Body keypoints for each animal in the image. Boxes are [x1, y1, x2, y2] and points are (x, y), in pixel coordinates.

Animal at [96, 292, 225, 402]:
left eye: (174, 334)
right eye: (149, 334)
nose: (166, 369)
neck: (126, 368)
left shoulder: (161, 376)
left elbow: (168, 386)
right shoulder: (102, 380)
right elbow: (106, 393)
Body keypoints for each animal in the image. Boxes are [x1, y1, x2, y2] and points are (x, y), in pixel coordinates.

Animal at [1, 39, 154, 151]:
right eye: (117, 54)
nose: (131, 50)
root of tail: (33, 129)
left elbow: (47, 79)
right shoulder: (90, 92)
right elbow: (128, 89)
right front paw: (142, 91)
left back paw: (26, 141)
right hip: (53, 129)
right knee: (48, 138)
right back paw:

+ + + + + + +

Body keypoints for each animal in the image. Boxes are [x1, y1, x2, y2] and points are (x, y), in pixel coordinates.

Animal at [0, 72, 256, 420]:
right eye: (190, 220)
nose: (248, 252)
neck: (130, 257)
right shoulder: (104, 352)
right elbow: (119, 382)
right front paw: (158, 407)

+ + + + + + +

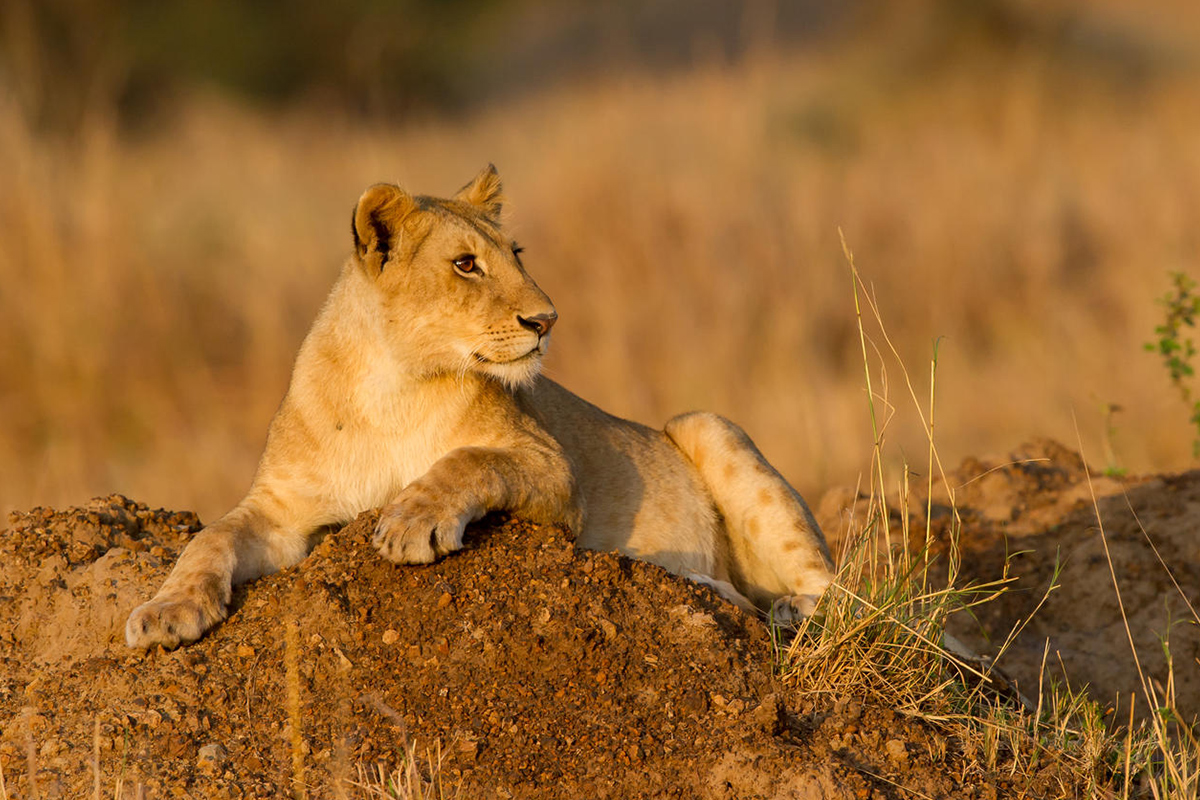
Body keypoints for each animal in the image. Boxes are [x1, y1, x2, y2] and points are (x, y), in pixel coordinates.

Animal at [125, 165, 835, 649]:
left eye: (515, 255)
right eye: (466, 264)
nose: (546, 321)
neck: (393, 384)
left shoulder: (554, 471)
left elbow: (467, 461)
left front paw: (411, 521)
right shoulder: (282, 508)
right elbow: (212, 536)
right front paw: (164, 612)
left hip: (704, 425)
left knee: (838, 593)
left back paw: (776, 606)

+ + + + + + +

:: Requirement ::
Look in the material above for the line with "left front paw: (411, 521)" and the line with "left back paw: (776, 606)", and transcribe exactly those lines and all lines between them, nothing more.

:: Exercise result ::
left front paw: (411, 521)
right shoulder: (282, 508)
right elbow: (212, 536)
right front paw: (164, 612)
left hip: (704, 425)
left knee: (838, 593)
left back paw: (776, 606)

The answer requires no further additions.